To further complicate matters, other pathogens may also be spread by the same species of ticks that carry Borrelia, but they require different treatment strategies. Therefore, a person’s long-term experience of fatigue, brain fog, aching joints, peripheral neuropathy, and varying skin rashes might be related to some other tick-borne illness and may be why their symptoms persist after their Lyme disease treatment is finished.

PTLDS/CLD Treatment

This is a complex situation because two issues affect the patient’s status: the pathogen and the person’s responses to infection. One thing most experts agree on is that treatment for PTLDS or CLD must be carefully individualized. Conventional health-care providers who follow IDSA guidelines typically recommend combinations of graded exercise, sleeping aids, low-dose antidepressants, antiseizure drugs (for migraines and fibromyalgia-like symptoms), and cognitive behavioral therapy.
By contrast, the ILADS recommendations include carefully monitored additional antibiotics, along with symptom control and other support.
At this point, the data on prolonged antibiotic use for PTLDS or CLD are not consistent, and, in fact, specifically discourage some antibiotic regimens because they don’t show benefit and demonstrate some important risks. Patients undergoing long-term antibiotic use for CLD have had serious, even deadly, complications related to their medical treatment. In addition, any time long-term antibiotics are in use, we raise the risk of developing resistant strains of bacteria.

Massage Therapy for Clients with CLD/PTLDS

Where does all this leave us and our clients whose lives have been disrupted by illness—whether it is chronic Lyme disease or not? It leaves us (and them) largely in the dark about specific circumstances—we can’t know if our client with fatigue, chronic pain, and brain fog has a long-term, hard-to-treat bacterial infection, chronic fatigue syndrome, or something else entirely. The medical community is deeply divided, and the health-care infrastructure cannot accommodate for the unknowns in this situation. Our clients may feel disrespected and abandoned by conventional therapeutic approaches, gaslighted by doctors who don’t believe their suffering is real, or preyed upon by unscrupulous purveyors of untested and possibly dangerous treatments.
The role of the massage therapist in this situation is to identify potential risks and benefits and then to design a session that maximizes benefits and minimizes or eliminates risks related to bodywork. It sounds simple, but in a situation where so much is unknown, it can be an intimidating process. To guide us along this path, I will fall back on the critical thinking steps I outlined in the May/June 2021 edition of Massage & Bodywork (“Critical Thinking,” page 54).

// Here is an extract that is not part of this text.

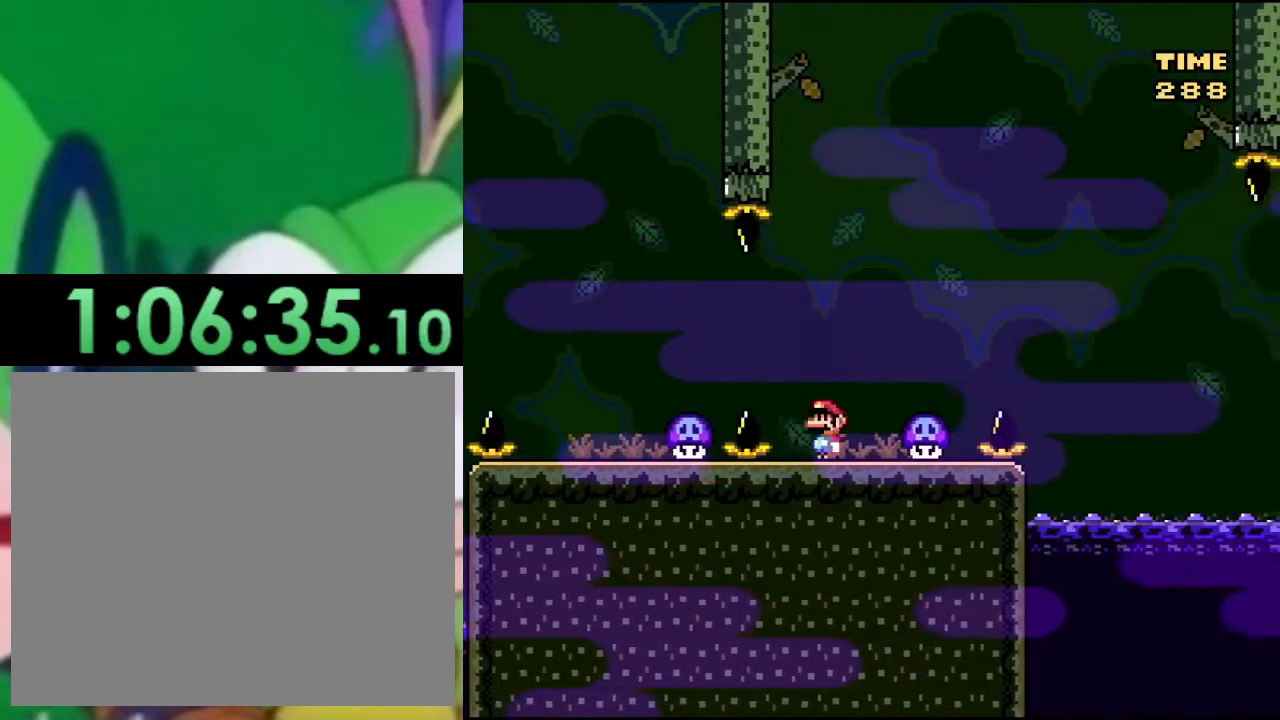
{"buttons": ["CIRCLE", "TRIANGLE", "DPAD_LEFT"], "left_stick": "center", "right_stick": "center", "events": [[67, "CIRCLE", "down"], [67, "DPAD_RIGHT", "down"], [217, "CIRCLE", "up"], [317, "CIRCLE", "down"], [384, "DPAD_RIGHT", "up"], [484, "DPAD_LEFT", "down"]]}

1. What Is the Question/Challenge/Goal?
Let us propose that your client with self-identified or diagnosed CLD wants simply to relax and feel less pain for the time they are on your table. If that relief from pain and fatigue lasts for a few hours, so much the better. But their main priority is to step away from their constant sense of frailty, just for a while, so that is our main goal.

2. What are the Relevant Variables?
Among the many variables before us, we must consider the client’s level of distress, any contributing factors we can identify, medications they use to manage their situation (and what side effects they cause), activities of daily living they can do easily, and activities that make them feel worse.

3. Challenge Assumptions
It is always good practice to check in on our assumptions about what our clients want and what we think is in their best interest because they’re not always the same things. Your client with CLD may have forward-head posture and a hiked-up hip, but if they have asked for an hour’s gentle respite from all-over pain and fatigue, then it’s not appropriate to try to “fix” their alignment today.

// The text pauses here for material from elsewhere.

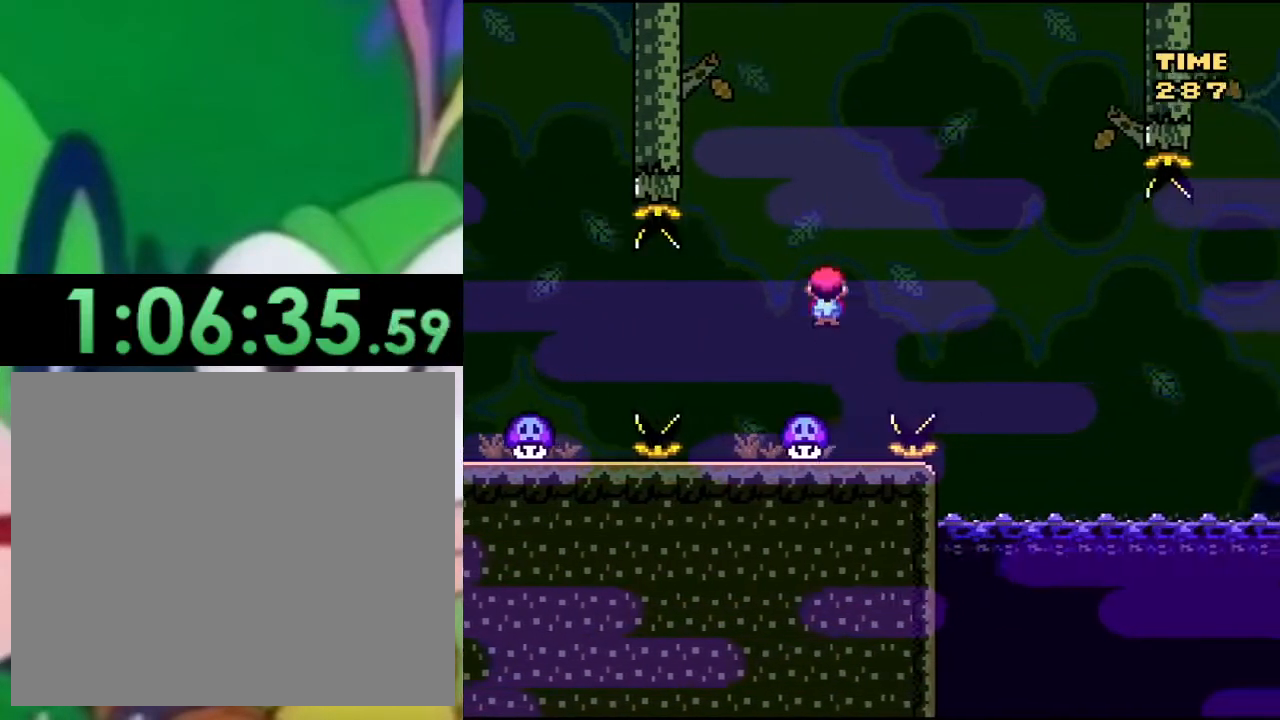
{"buttons": ["TRIANGLE"], "left_stick": "center", "right_stick": "center", "events": [[166, "DPAD_LEFT", "up"], [183, "CIRCLE", "up"]]}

4. Consider Possible Strategies (and Alternatives)
In this step, we need to survey our own experience and history with similar situations. This is also a time to see what other health-care providers suggest for patients with similar goals—this, of course, is where research literacy becomes important.
I can save you a step: PubMed.gov offers nothing with search terms “chronic Lyme disease and massage” or “PTLDS and massage,” and Google Scholar has very limited information. These resources provide lots of material on chronic Lyme disease problems, but little or nothing about these issues in the context of massage therapy.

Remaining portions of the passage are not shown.